Here’s a bunch of interesting things I’ve come across lately, about simplicity and sustainability, some of it here in California.
Individual carbon credits? Among the “10 ideas that might make the next 10 years more interesting, healthy or civil” proposed by U2 star Bono in the January 3 New York Times is the concept that individuals, not industries or countries, be allowed to trade carbon credits. “The average Ethiopian can sell her underpolluting ways (people in Ethiopia emit about 0.1 ton of carbon a year) to the average American (about 20 tons a year) and use the proceeds to deal with the effects of climate change (like drought), educate her kids, and send them to university,” he suggested.
Spending time, not money.
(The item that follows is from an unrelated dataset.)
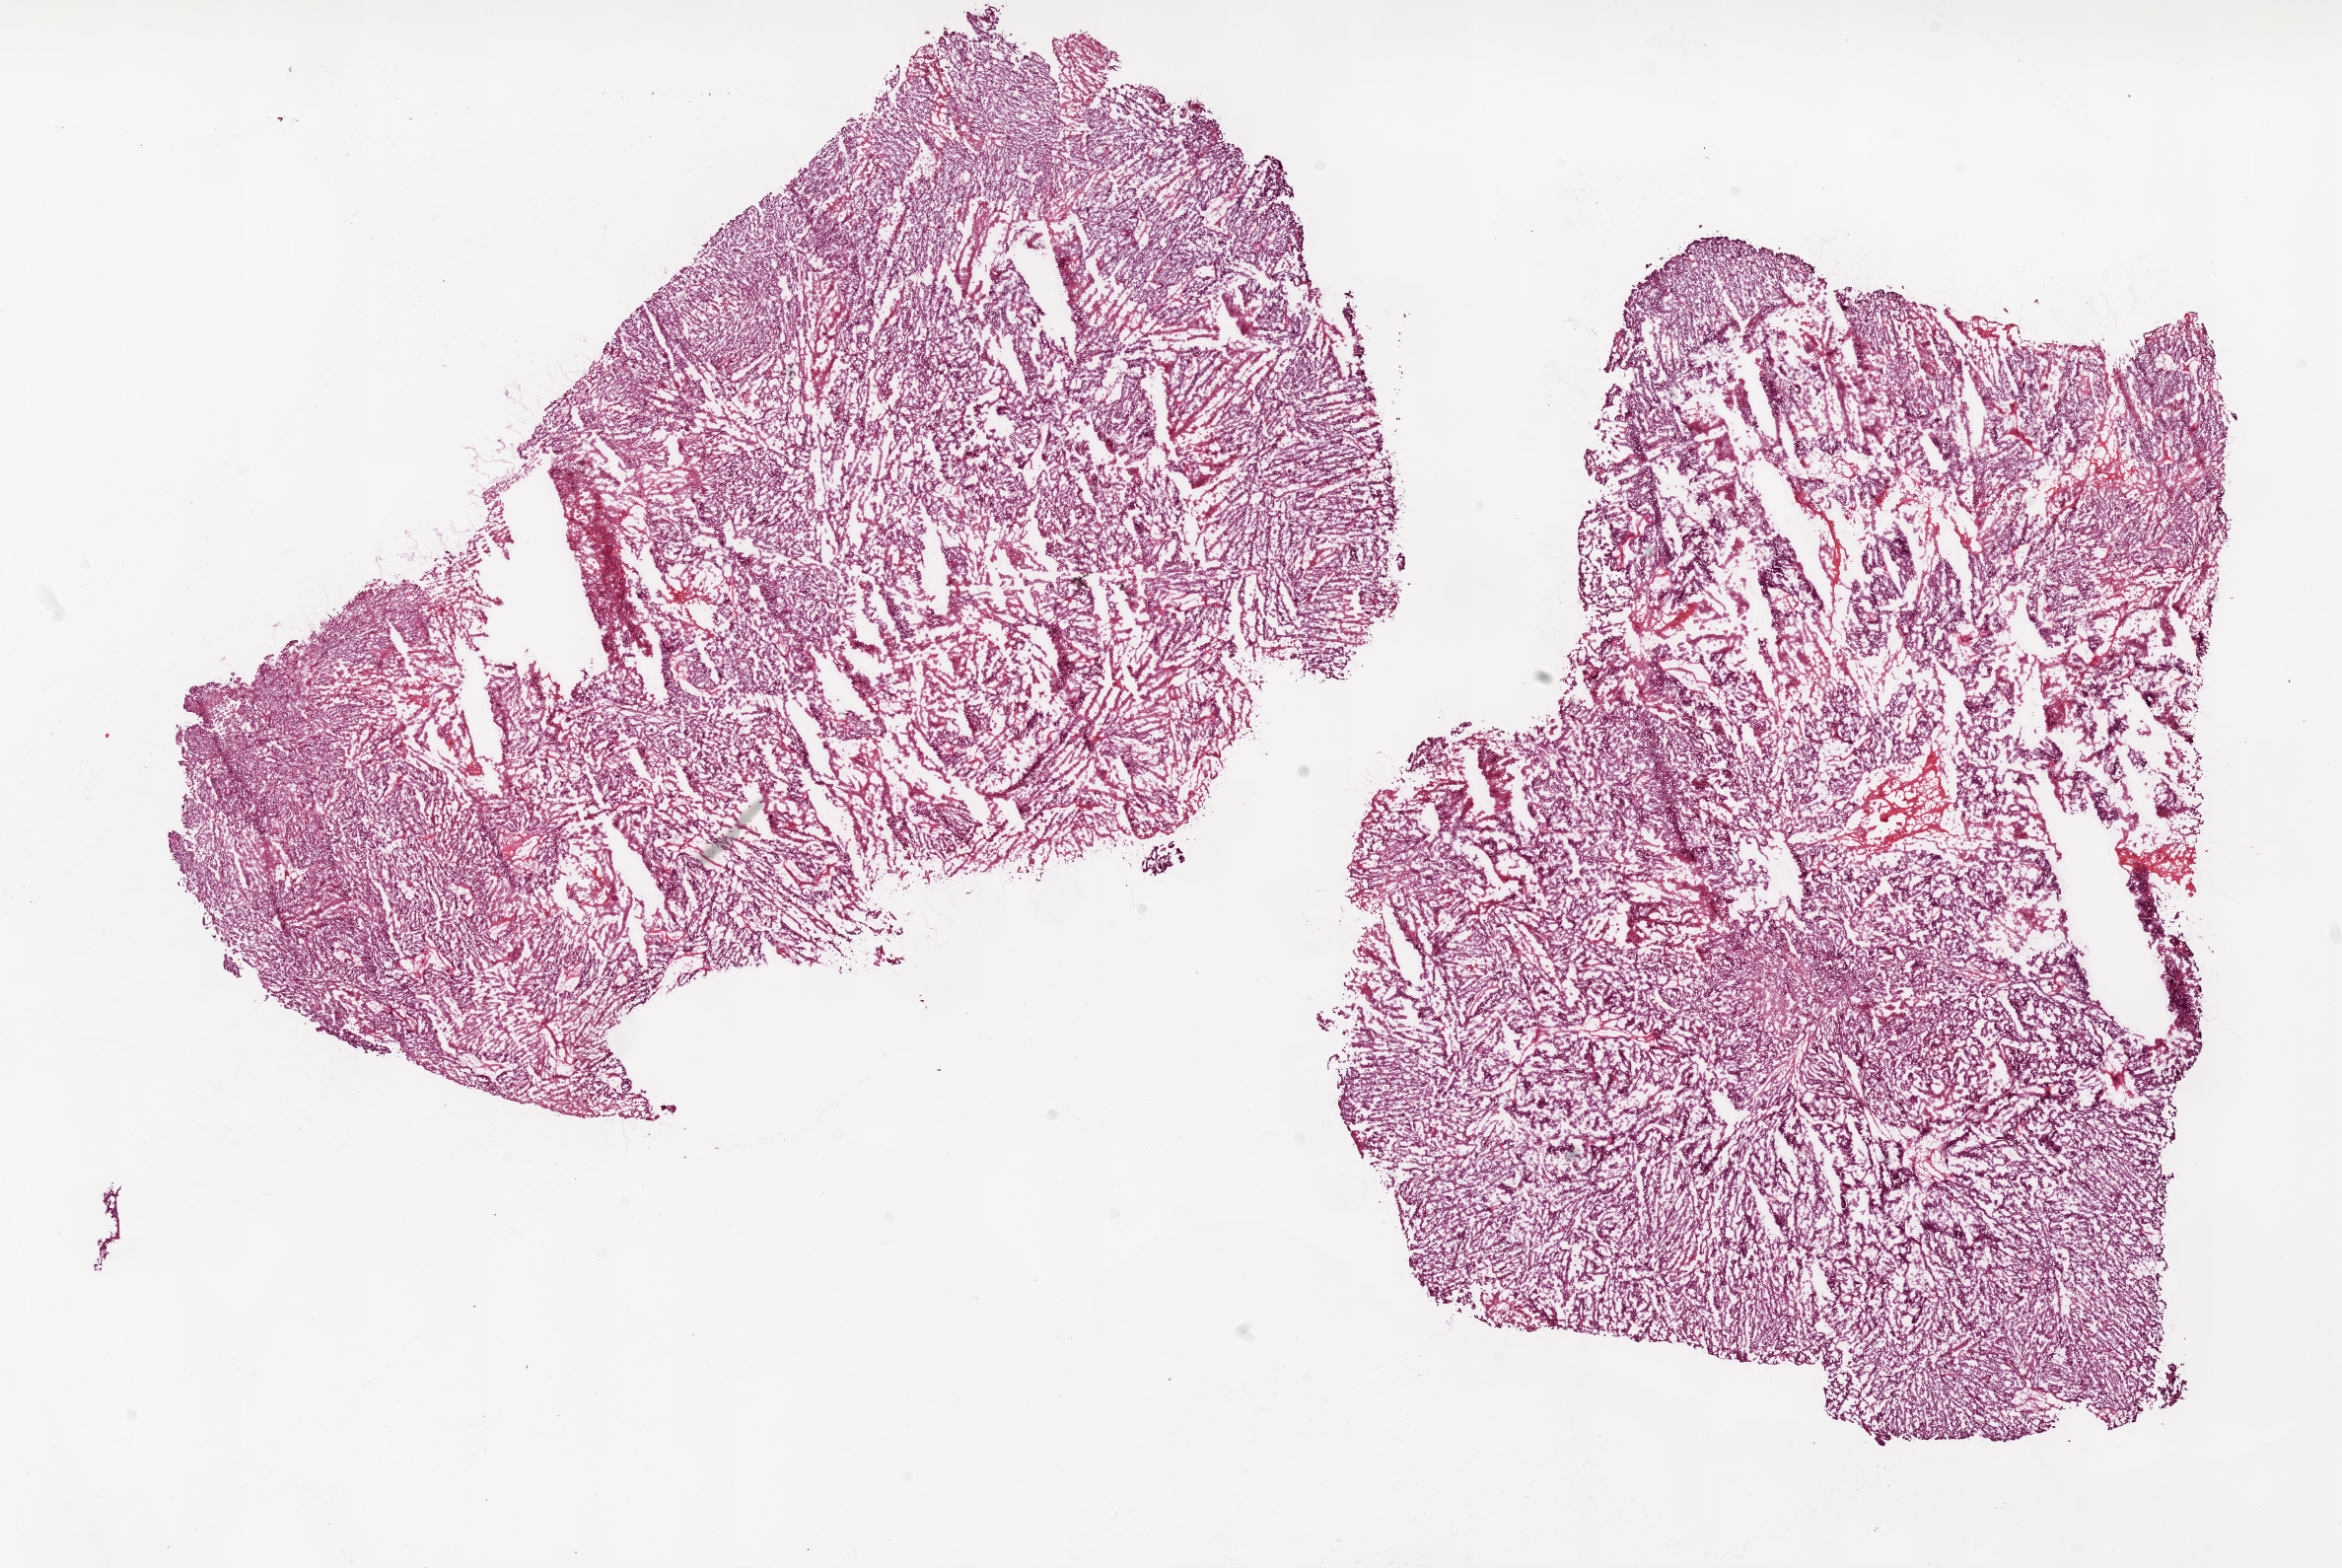
Digitized H&E tissue section (whole slide), a low-resolution overview of the entire scanned area, about 19.1 x 12.8 mm (slide scanned at 20x). Frozen section from the bottom of the tissue portion. Ovary, recurrent tumour sample. Female, age 70 years at initial diagnosis. Slide review estimates, as recorded: tumour cells 90%, tumour nuclei 95%, normal cells 0%, stromal cells 5%, necrosis 5%.
• this section: recurrent tumour
• patient diagnosis: Serous cystadenocarcinoma, NOS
A recent New York times/CBS News poll found that instead of spending money, Americans “are spending additional time with family and friends, gardening, cooking, reading, watching television and engaging in other hobbies.” See, we’re already taking steps away from consumerism towards communitarianism, which I got all excited about before Christmas in this post.
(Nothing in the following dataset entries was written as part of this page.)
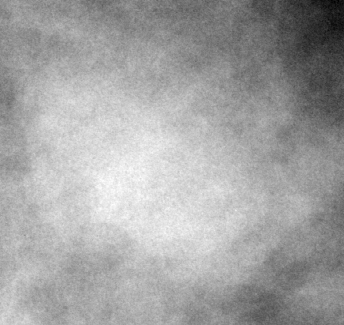
Cropped region of a digitized screen-film mammogram centred on a radiologist-marked abnormality, right breast, MLO view, BI-RADS breast density category 3 (scale 1–4).
Mass, shape oval, margins microlobulated; BI-RADS assessment category 4; pathology result (as recorded, not read from the image): benign.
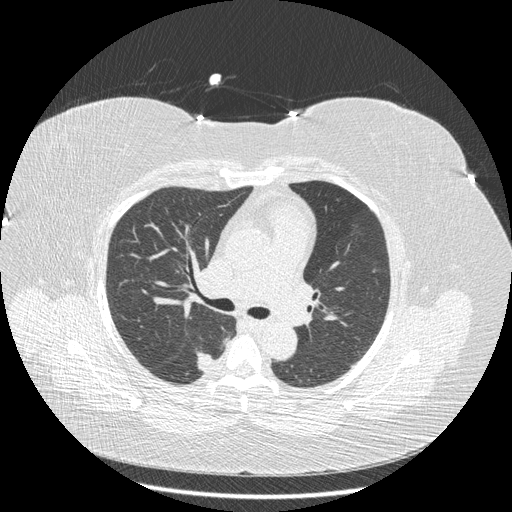
Axial slice from a low-dose chest CT screening exam, first (baseline) screen, lung window (W 1500 / L -600 HU), 1.25 mm slice thickness, slice 79 of 211 in the series. Female, age 58 years at enrolment. Current smoker at enrolment.
Lesion marked by an expert reader, bounding box <185,345,226,382> (left, top, right, bottom; pixels). The exam's reader record, not a measurement of the box and not confirmed to be the same lesion: non-calcified nodule or mass ≥4 mm, right lower lobe, 15 × 10 mm, smooth margins, soft tissue attenuation. Official screen result: positive, change unspecified: nodule(s) >= 4 mm or enlarging nodule(s), mass(es), or other non-specific abnormalities suspicious for lung cancer. Later outcome: lung cancer diagnosed 362 days after this screen (after the second annual screen) — adenocarcinoma, NOS, right lower lobe, stage IB (AJCC 6th edition), 15 mm at pathology.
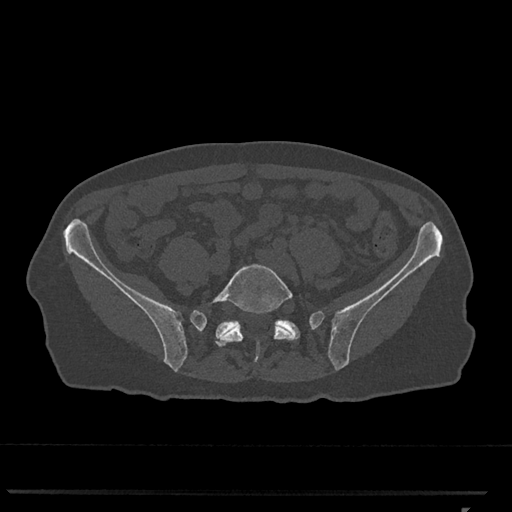
CT including the spine, one axial slice. 120 kVp. Bone window (W 1800 / L 400 HU). 0.5 mm slice thickness. 512 × 512 image matrix, field of view 380 × 380 mm. Female patient, age 62 years. Case-level facts recorded for this patient, not image findings: primary cancer: renal.
Outlined on this slice (semi-automatically segmented with operator editing):
- L5 vertebra: box from (x=207, y=264) to (x=297, y=362) px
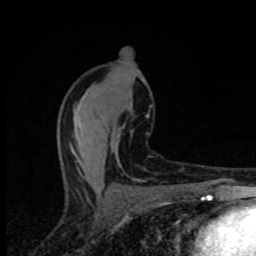
Breast MRI (dynamic contrast-enhanced), one axial slice; position 42 of 80 along the scan axis; cropped to one breast; dynamic contrast-enhanced series, time point 2 of 8 at this slice position (early post-contrast); 1.5 T; TE 4.2 ms, TR 7 ms; 2 mm slice thickness; 256 × 256 image matrix, field of view 145 × 145 mm. Female patient.
Structures marked on this image (semi-automatically segmented with operator editing):
- enhancing-tissue mask used for the functional tumour volume (all voxels passing the contrast-enhancement thresholds inside the analysis volume; usually the tumour): box from (x=137, y=180) to (x=142, y=182) px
Urban gardening One of those backyard gardening places has begun in my town – a community-supported agriculture project that farms in its subscriber backyards and the farmers’ own yards. The farmers are still struggling financially because “it isn’t as income-producing as we’d like,” they say. Can you start one in your town – or maybe build community by creating a CSA on your block with your neighbors? Maybe add some chickens?
Quit watering your lawn. Lawn watering uses more than half the water used by households in California. Sacramento has a campaign to turn off automatic sprinkler systems (especially in winter – for heaven’s sake, it’s raining!), and the Bay Area is looking at limiting lawns or landscapes to no more than 50 square feet per dwelling unit or no more than 25 percent of the landscaped area. The rest would have to be planted in native plants or plants requiring little or no water. Owners of upscale manors with millions in landscaping are not happy about this.
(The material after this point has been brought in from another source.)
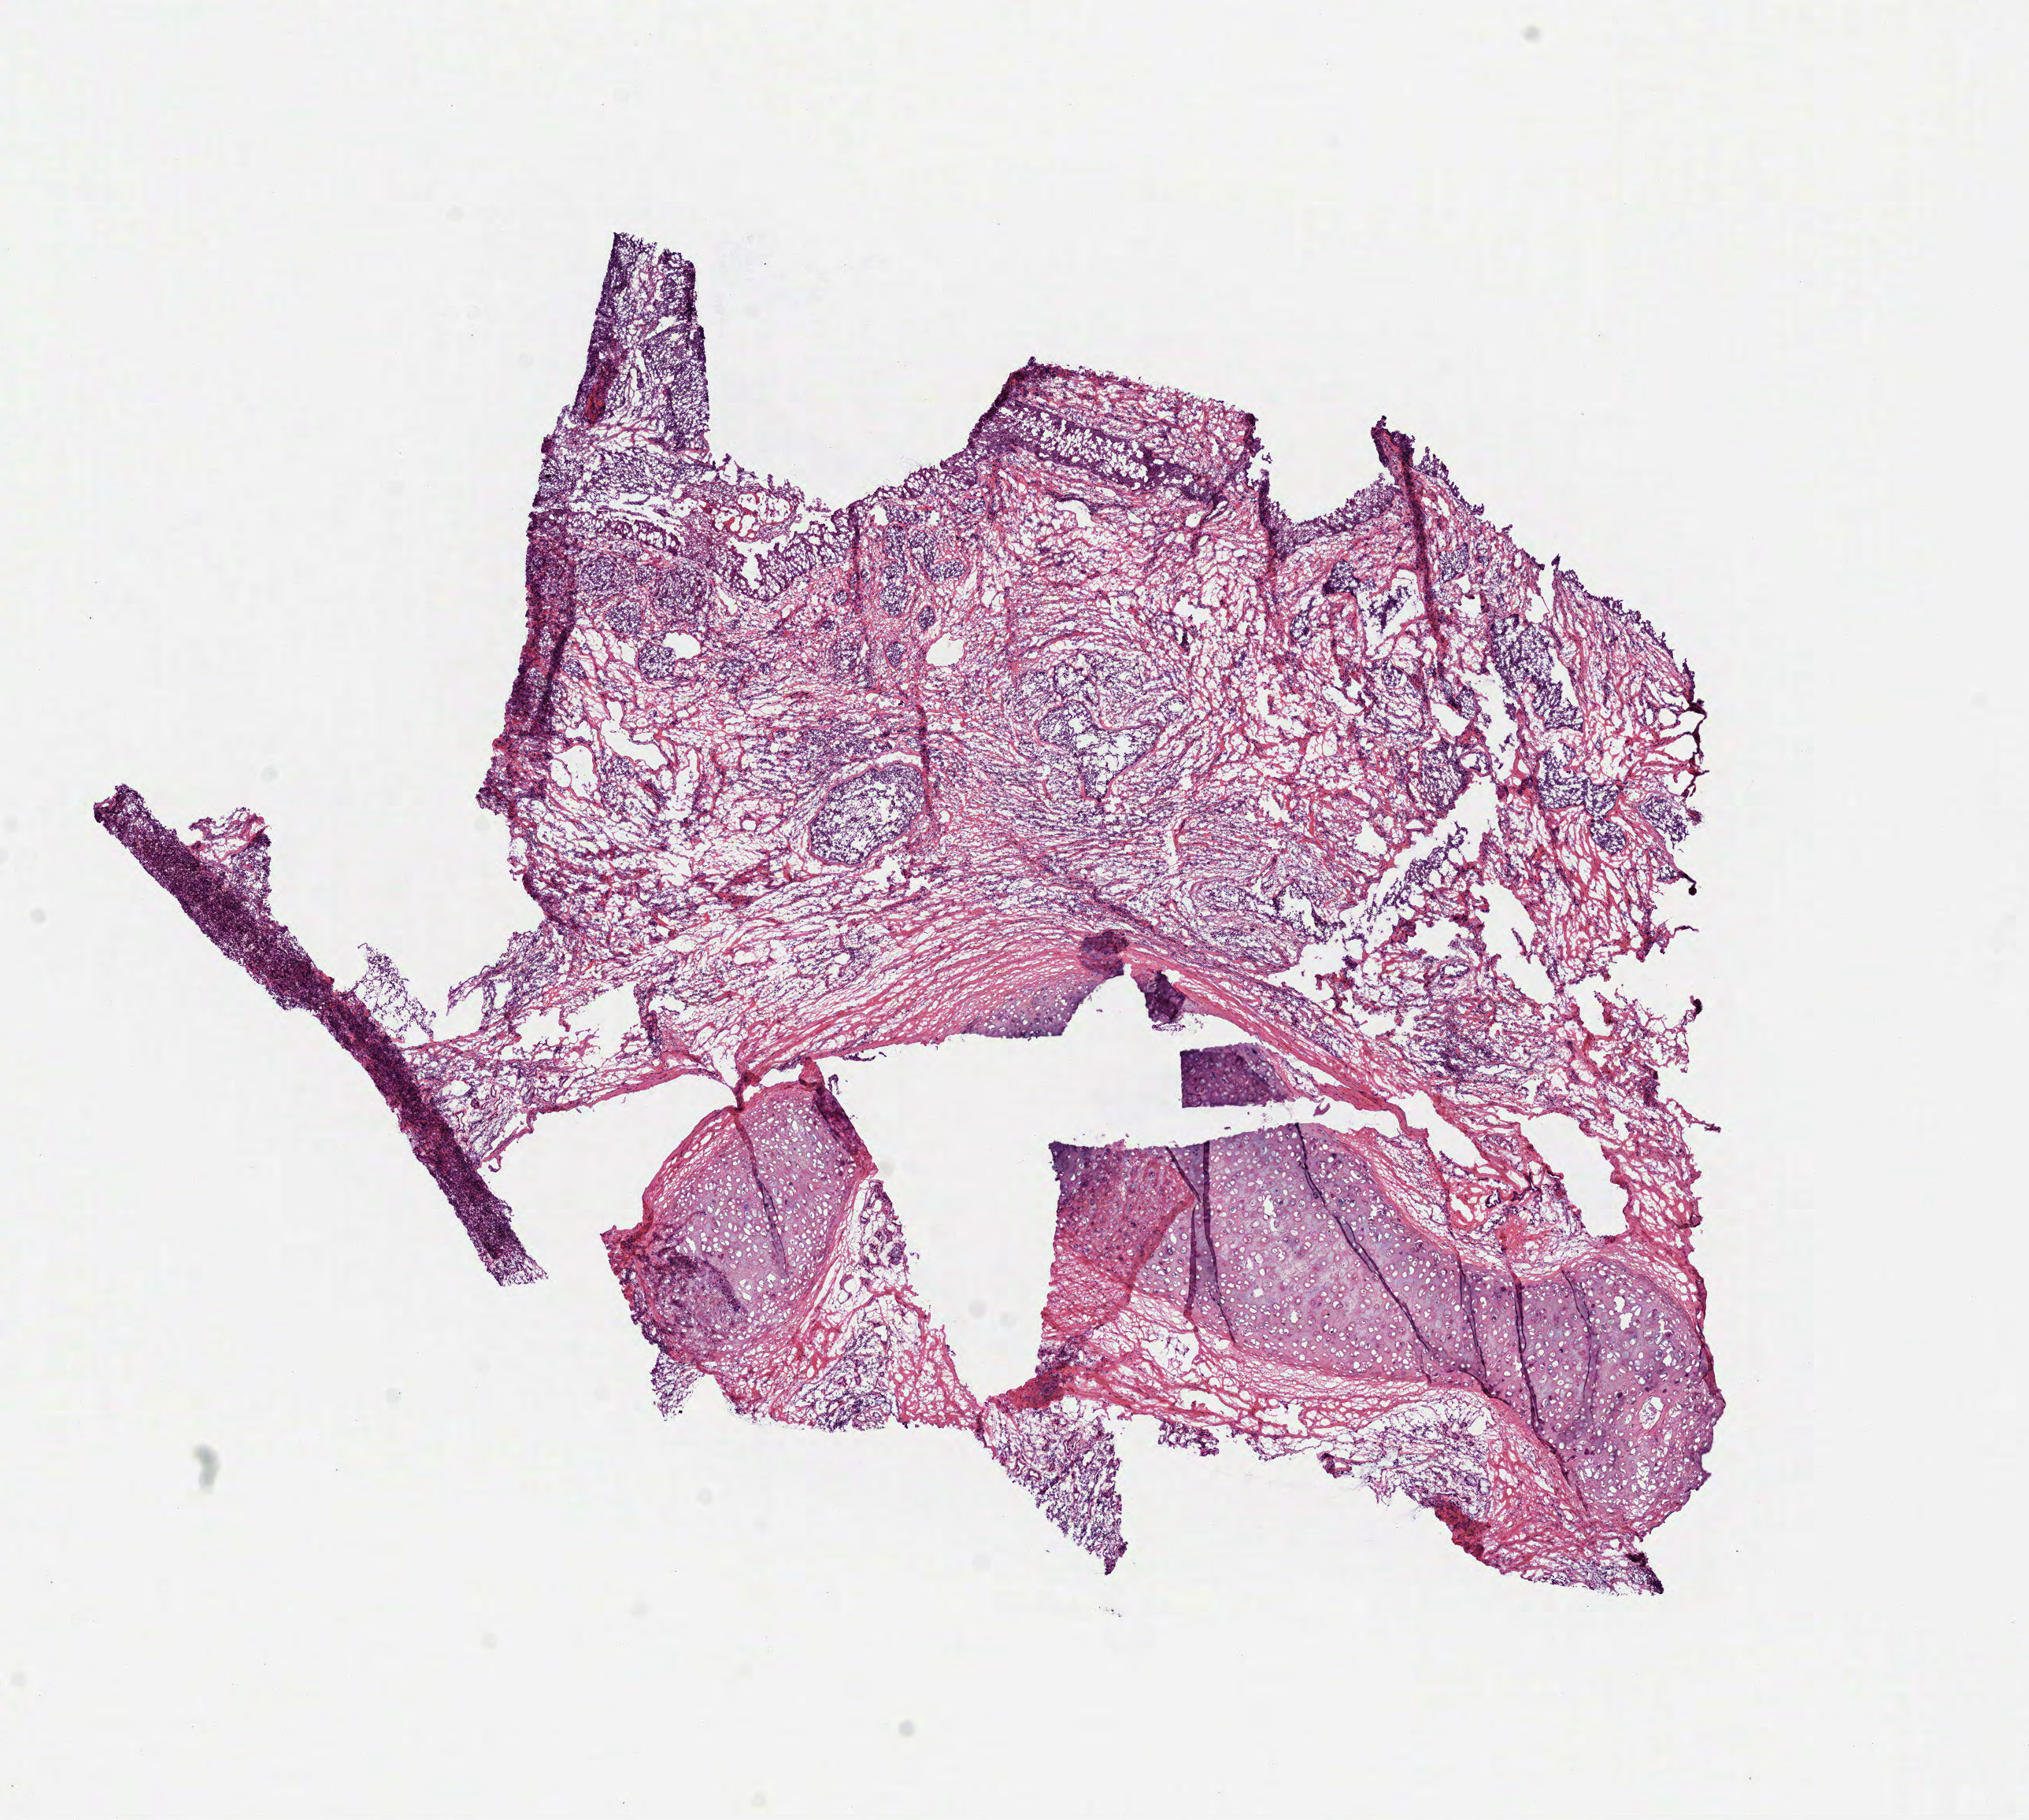
Hematoxylin and eosin (H&E) stained whole-slide image, low-resolution overview of the scanned area, about 10.4 x 9.3 mm (acquisition: 40x scan), frozen section from the top of the tissue portion, primary tumour sample from the head and neck. Male patient; age at initial diagnosis 60 years. Histologic grade: G3 (poorly differentiated). Pathologist review of this section (percent, as recorded): tumour cells 80%, tumour nuclei 80%, normal cells 20%, stromal cells 0%, necrosis 0%. Inflammatory infiltration, as recorded: lymphocyte infiltration 2%, monocyte infiltration 0%, neutrophil infiltration 0%.
* pathologic diagnosis: Squamous cell carcinoma, NOS (tongue, NOS)
* AJCC pathologic stage: IVA (7th edition)
* lymph nodes positive (case pathology): 2 of 12 examined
Then mow your lawn with a goat. Forget your push lawnmower. If you have more than an acre of land, you can rent goats to chomp your weeds and unwanted vegetation. You can hire 20 to 200, depending on the size of the project.
Save trees by changing toilet paper. Because we love ‘super soft’ toilet tissue, we consume 67.2 million trees annually.” How about saving a tree by using tissue made from post-consumer waste?
Talking about simple living in Oregon. I’m honored to be speaking about simple living and global mission at the Oregon Synod Global Mission Event on February 6 in Milwaukie, Oregon. I hope to see you there!